Two weeks before Halloween, the Securities and Exchange Commission again warned investors against buying shares of bankrupt companies, but like those creatures in horror films that rise from the dead, so-called "zombie" stocks–shares of companies that failed during the financial crisis–are still on the march.
Take, for example, Washington Mutual and Lehman Brothers. At the end of last year, their stocks traded at 2 cents and 3 cents per share, respectively. With no future earnings in sight, shares of Washington Mutual recently traded around 20 cents, and Lehman Brothers shares have hovered around 15 cents–spectacular gains fueled by what many consider nothing more than gambling.
Critics have called on the SEC to halt the trading of such stocks to protect unsophisticated investors who might be lured into unwise trades. But Lecturer of Finance Sherry Jarrell, who teaches a graduate-level class on investments and portfolio management in the Wake Forest University Schools of Business, disagrees.
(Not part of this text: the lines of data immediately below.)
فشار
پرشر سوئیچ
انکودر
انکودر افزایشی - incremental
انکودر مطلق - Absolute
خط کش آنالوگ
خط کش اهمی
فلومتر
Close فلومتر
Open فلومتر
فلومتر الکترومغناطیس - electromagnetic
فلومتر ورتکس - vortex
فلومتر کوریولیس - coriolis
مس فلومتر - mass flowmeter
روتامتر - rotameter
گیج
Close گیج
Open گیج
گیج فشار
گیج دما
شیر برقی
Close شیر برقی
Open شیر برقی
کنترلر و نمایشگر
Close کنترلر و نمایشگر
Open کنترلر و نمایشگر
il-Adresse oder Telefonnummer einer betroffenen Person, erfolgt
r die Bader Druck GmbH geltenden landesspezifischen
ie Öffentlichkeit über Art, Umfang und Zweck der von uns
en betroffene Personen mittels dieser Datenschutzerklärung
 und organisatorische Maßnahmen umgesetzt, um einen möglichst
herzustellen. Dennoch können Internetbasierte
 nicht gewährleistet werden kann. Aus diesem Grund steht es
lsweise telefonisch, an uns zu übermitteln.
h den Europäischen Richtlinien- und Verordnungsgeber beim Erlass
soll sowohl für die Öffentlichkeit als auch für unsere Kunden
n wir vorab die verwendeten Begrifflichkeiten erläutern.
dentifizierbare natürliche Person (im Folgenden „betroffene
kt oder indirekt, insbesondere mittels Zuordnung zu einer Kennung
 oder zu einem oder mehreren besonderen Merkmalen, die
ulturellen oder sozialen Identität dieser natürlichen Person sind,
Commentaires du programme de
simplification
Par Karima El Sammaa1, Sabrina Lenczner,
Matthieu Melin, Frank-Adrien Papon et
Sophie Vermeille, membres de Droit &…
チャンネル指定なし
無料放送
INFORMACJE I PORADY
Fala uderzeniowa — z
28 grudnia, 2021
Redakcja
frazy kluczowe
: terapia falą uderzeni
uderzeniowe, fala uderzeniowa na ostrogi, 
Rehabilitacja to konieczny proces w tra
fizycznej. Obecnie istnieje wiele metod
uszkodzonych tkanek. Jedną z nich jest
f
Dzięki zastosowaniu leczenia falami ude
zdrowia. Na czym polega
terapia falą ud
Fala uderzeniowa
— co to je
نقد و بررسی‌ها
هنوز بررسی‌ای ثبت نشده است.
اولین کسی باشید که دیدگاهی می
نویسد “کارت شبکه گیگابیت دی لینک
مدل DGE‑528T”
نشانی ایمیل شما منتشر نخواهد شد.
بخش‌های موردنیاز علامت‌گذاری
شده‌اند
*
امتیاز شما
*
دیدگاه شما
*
While Jarrell doesn't think investing in zombie stocks is a sure-fire profitable strategy, she doesn't consider it gambling either, because there is an expectation of gain. Jarrell also doesn't believe those who are trading zombie stocks are ignorant or unsophisticated. "To outlaw these stocks means that you've truncated an avenue for people to express their different risk preferences," Jarrell says. "If someone wants to go on that haunted trail, let them. It's not like they're taking advantage of people on the other side of the trade."
Washington Mutual and Lehman Brothers lost their standing to be listed on stock exchanges, so traders have to keep up with prices through a quotation service known as the Over the Counter Bulletin Board, which unsophisticated investors are unlikely to access. Other troubled companies, such as Fannie Mae, Freddie Mac and AIG, whose shares are widely considered to be zombie stocks, are still listed on major exchanges. The federal government's own backing of those companies weakens any argument against allowing individuals to invest in them, if they dare.
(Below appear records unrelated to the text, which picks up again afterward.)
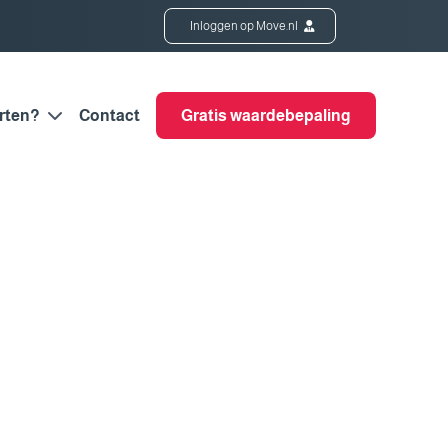
Inloggen op Move.nl
rten?
Contact
Gratis waardebepaling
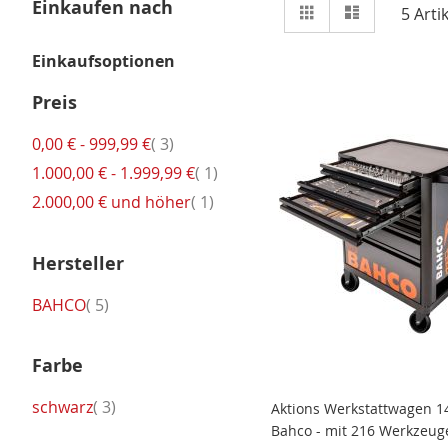
Ansicht
Einkaufen nach
Raster
Liste
5
Artik
als
Einkaufsoptionen
Preis
Artikel
0,00 €
-
999,99 €
3
Artikel
1.000,00 €
-
1.999,99 €
1
Artikel
2.000,00 €
und höher
1
Hersteller
Artikel
BAHCO
5
Farbe
Artikel
schwarz
3
Aktions Werkstattwagen 1
Bahco - mit 216 Werkzeug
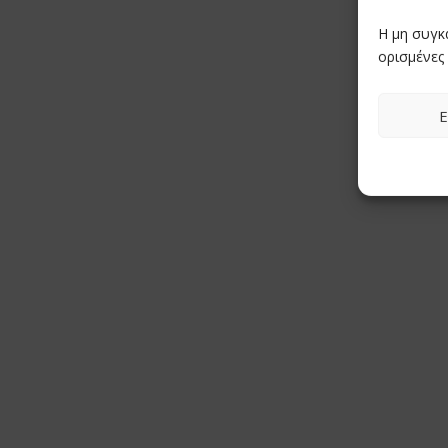
Η μη συγκ
ορισμένες 
Ε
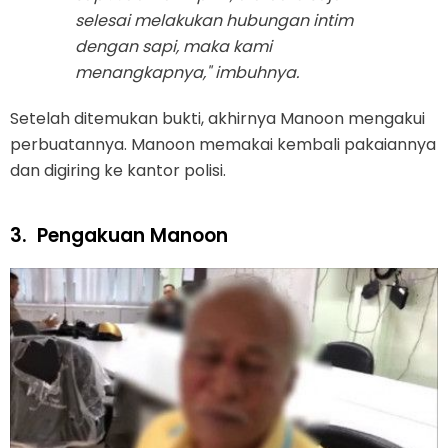
selesai melakukan hubungan intim
dengan sapi, maka kami
menangkapnya," imbuhnya.
Setelah ditemukan bukti, akhirnya Manoon mengakui
perbuatannya. Manoon memakai kembali pakaiannya
dan digiring ke kantor polisi.
3.
Pengakuan Manoon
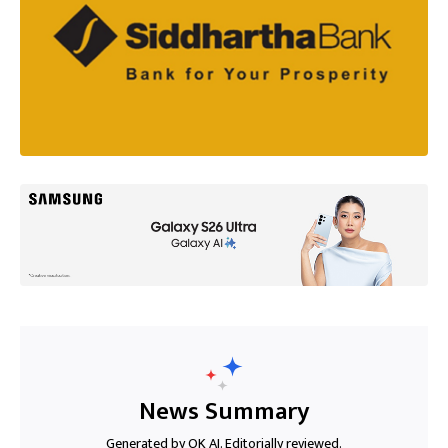
News Summary
Generated by OK AI. Editorially reviewed.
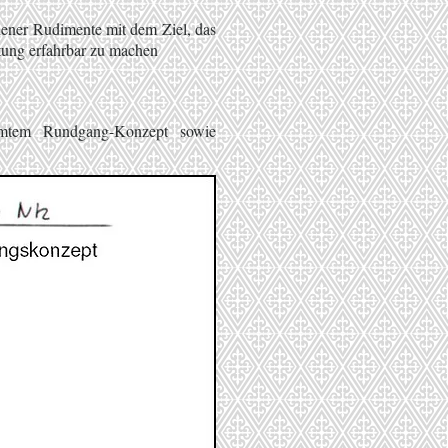
ener Rudimente mit dem Ziel, das
tung erfahrbar zu machen
mmtem Rundgang-Konzept sowie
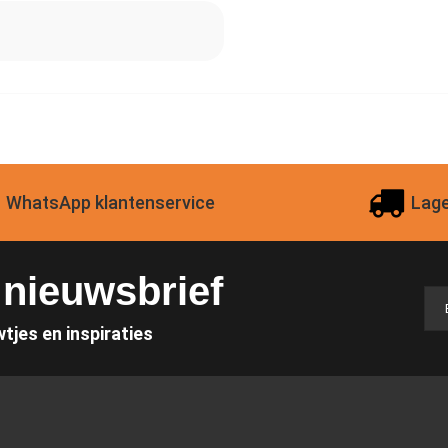
WhatsApp klantenservice
Lage
e nieuwsbrief
wtjes en inspiraties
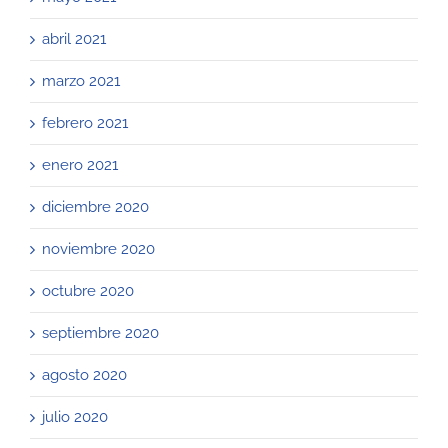
abril 2021
marzo 2021
febrero 2021
enero 2021
diciembre 2020
noviembre 2020
octubre 2020
septiembre 2020
agosto 2020
julio 2020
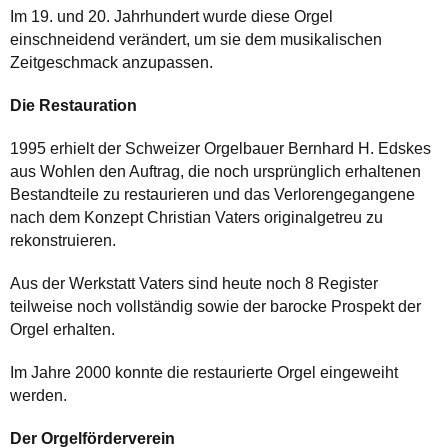
Im 19. und 20. Jahrhundert wurde diese Orgel
einschneidend verändert, um sie dem musikalischen
Zeitgeschmack anzupassen.
Die Restauration
1995 erhielt der Schweizer Orgelbauer Bernhard H. Edskes
aus Wohlen den Auftrag, die noch ursprünglich erhaltenen
Bestandteile zu restaurieren und das Verlorengegangene
nach dem Konzept Christian Vaters originalgetreu zu
rekonstruieren.
Aus der Werkstatt Vaters sind heute noch 8 Register
teilweise noch vollständig sowie der barocke Prospekt der
Orgel erhalten.
Im Jahre 2000 konnte die restaurierte Orgel eingeweiht
werden.
Der Orgelförderverein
One project Jarrell assigns her students is to identify a publicly traded stock they believe the market has significantly mispriced. By definition, she says, the exercise requires the same calculation made by traders of zombie stocks–reaching a different conclusion about a stock's future cash flows and risks than that of the market.
Jarrell points out that all investments carry a degree of risk proportional to potential returns, and investors have varying tolerances for risk. Some hide from risk; others seek it out. She recalls a study some years ago that found striking similarities in the blood chemistry of day traders on Wall Street and jet fighter pilots. "It turns out they need a certain amount of danger to feel normal," Jarrell says. "They seek risk in order to feel comfortable."